* [Source document]:
The mandrels supported by the first nip-rolls through legs are hung on cylindrical bars riding over the nip-rolls, each of rolls is cut a semi-circle groove around its surface so as to form a round hole together with another groove of another roll to pass the leg therethrough.

In case, rotating speed of the second nip-rolls 5 is made twice of that of the first nip-rolls 4 and, thickness of each cylindrical film 1, 2, and 3 of each position will be 0.03 mm, so as to form a stratified film of a thickness of 0.09 mm. In an examination, a bag for packing material of 30 kg., made of the above mentioned stratified film having a thickness of 0.09 mm, was dropped from a height of three meters, after sealed by heating. Ten of such bags were tested fifty times, but could not find any breakage in the bags. Thus, it was approved that the quality of such plastic bags was much improved.

EMBODIMENT II: In the first embodiment, a middle cylindrical plastic layer of film 108 is formed between the outer 109 and inner 107 layer of film without being laminated to either of the two layers of film. In this second embodiment, a multi-layer cylindrical film may be produced by being laminated with a die wherein the middle cylindrical layer is welded to either of the outer or inner layer prior to be formed into a multi-layer film.

This embodiment has two steps to produce a stratified cylindrical film of plastic resin. In the first step, a middle cylindrical layer of film between the two layers is welded to either of the outer or inner layer prior to be formed into a multi-layer film. In the second step, the inner layer is stretched transversely and the outer layer is stretched lengthwisely and both of which are welded through the interposed cylindrical layer for welding the two layers.

* [Given information]:
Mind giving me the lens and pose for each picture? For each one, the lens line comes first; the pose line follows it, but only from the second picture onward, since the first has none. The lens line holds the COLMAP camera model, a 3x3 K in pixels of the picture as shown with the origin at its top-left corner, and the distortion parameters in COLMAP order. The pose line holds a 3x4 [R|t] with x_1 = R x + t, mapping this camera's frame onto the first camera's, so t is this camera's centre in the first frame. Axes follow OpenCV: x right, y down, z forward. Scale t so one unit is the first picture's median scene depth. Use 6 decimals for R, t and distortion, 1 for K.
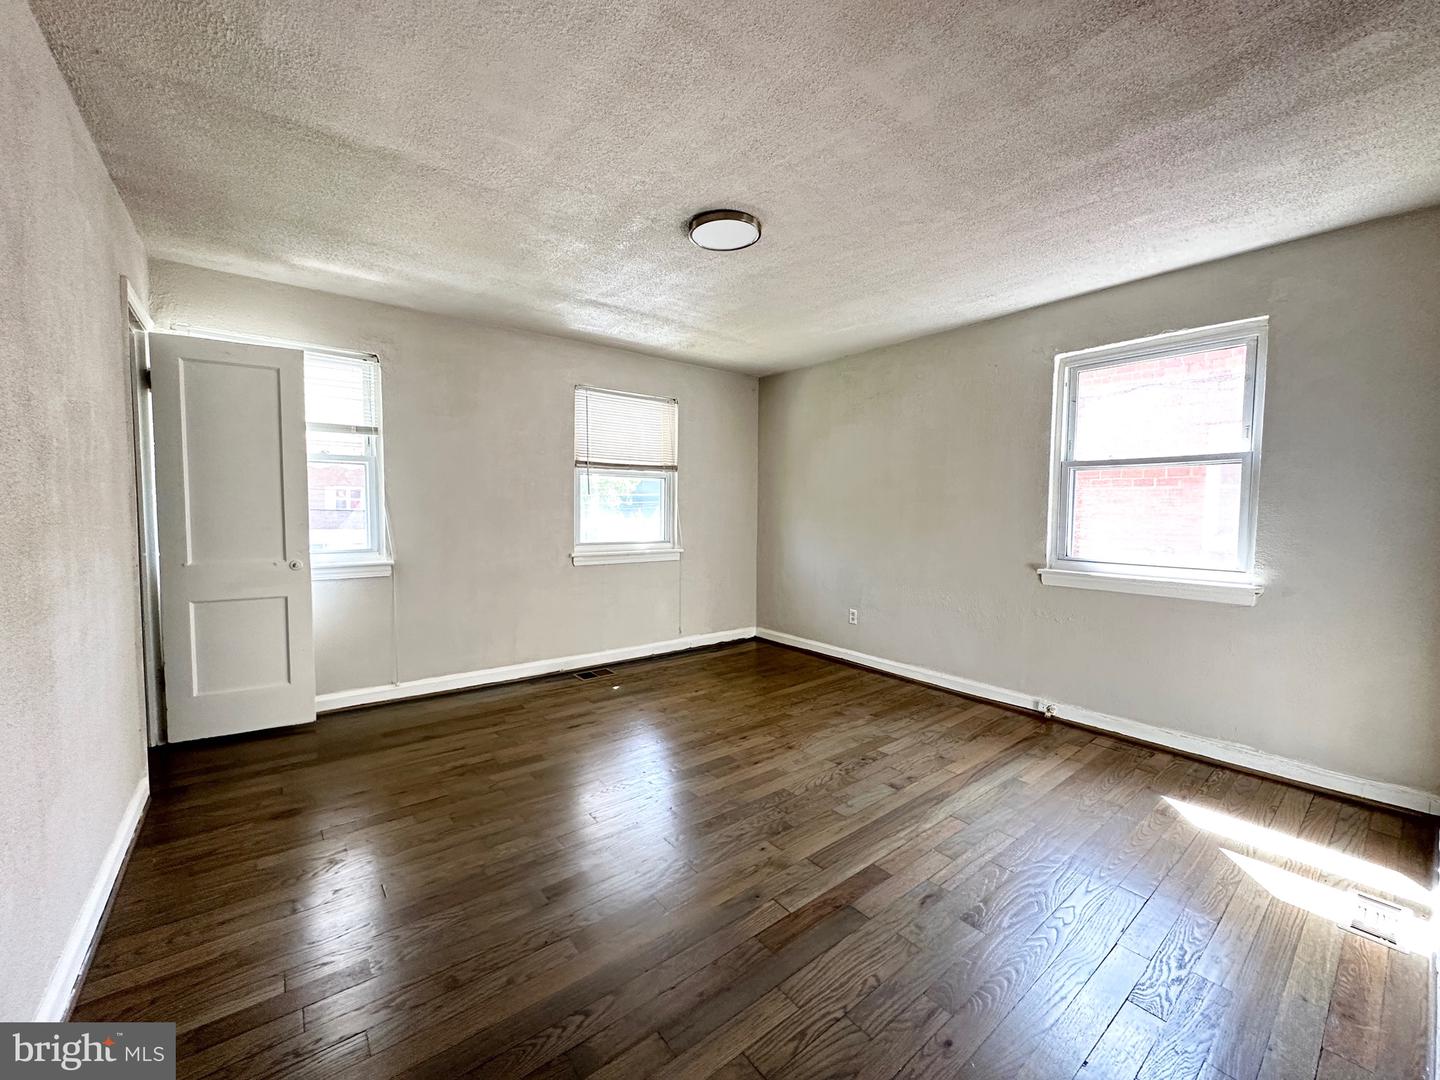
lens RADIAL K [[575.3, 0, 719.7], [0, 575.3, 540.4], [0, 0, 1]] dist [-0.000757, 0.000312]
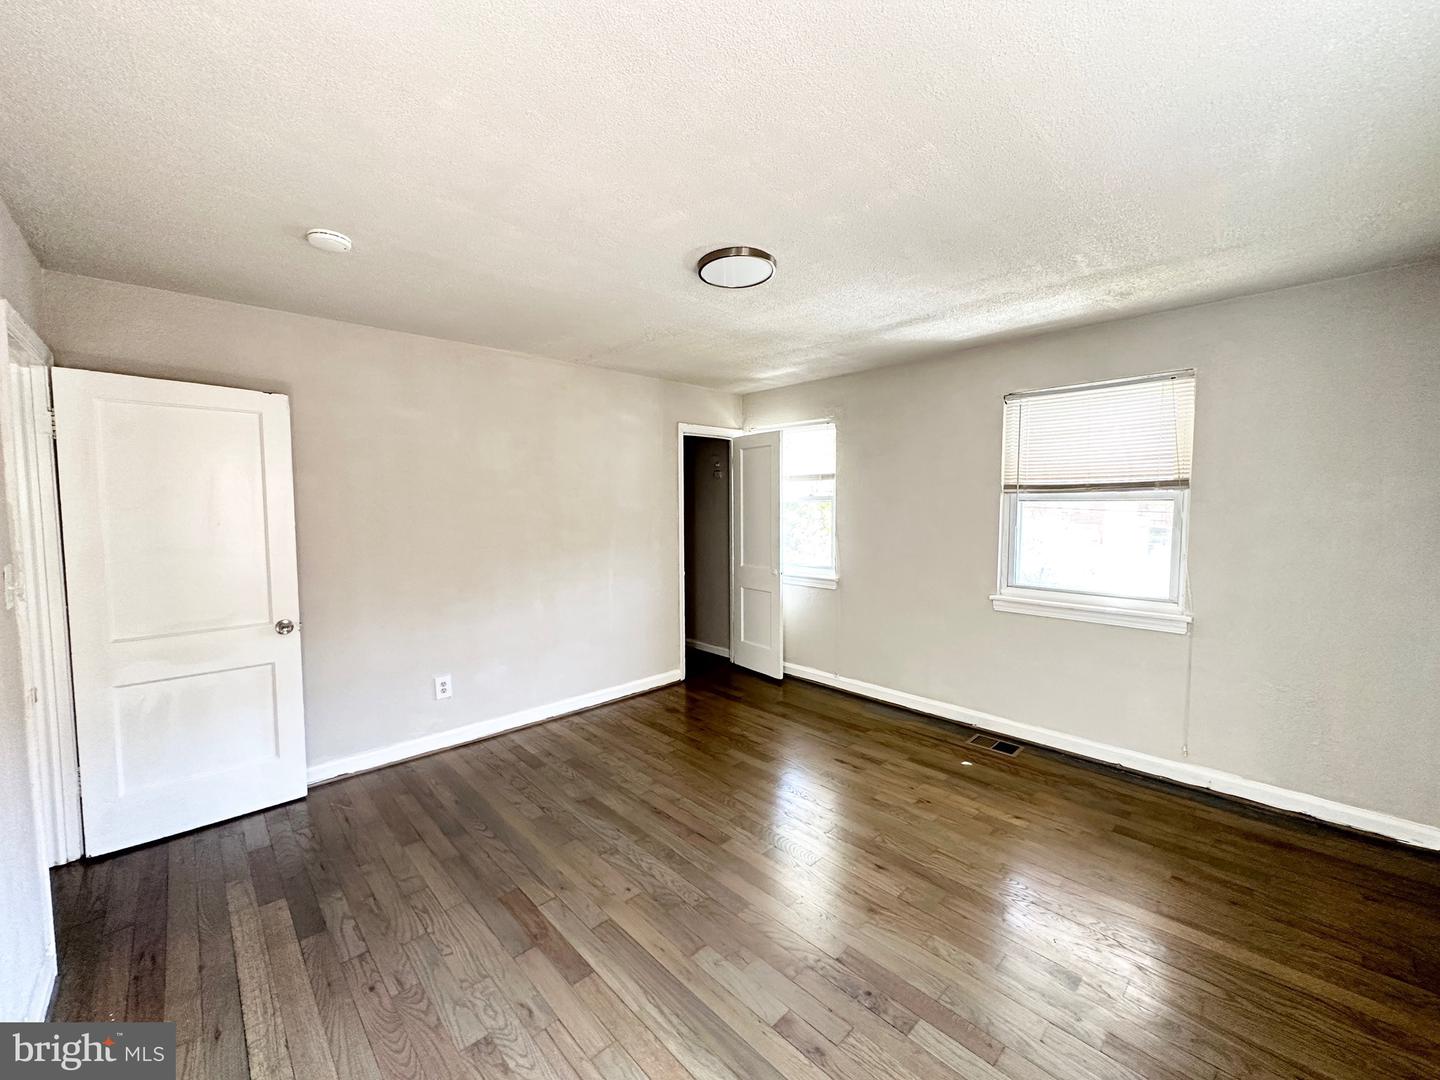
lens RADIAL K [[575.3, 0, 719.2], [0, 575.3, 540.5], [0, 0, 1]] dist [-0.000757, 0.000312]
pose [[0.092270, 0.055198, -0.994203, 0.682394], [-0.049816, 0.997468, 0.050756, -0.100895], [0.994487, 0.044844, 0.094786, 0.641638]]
==
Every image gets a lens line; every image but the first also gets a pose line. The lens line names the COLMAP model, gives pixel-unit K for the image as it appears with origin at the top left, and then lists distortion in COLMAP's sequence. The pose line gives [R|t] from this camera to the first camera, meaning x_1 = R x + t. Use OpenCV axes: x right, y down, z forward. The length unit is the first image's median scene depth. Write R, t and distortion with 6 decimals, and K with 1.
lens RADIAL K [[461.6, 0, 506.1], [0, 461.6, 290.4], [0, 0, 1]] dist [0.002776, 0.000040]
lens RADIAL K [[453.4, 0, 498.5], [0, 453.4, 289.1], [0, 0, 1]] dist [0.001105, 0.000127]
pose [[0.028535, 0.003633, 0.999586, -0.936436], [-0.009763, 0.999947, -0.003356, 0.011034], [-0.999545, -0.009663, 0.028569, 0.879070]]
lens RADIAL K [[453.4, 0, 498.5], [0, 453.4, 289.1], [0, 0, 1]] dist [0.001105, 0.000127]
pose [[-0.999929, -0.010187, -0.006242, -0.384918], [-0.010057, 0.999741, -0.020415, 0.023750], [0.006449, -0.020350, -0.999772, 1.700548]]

* [Brief]: In the text on stratified plastic film, from what height were the sealed 30 kg bags dropped during the examination?

* [Worked solution]: From a height of three meters.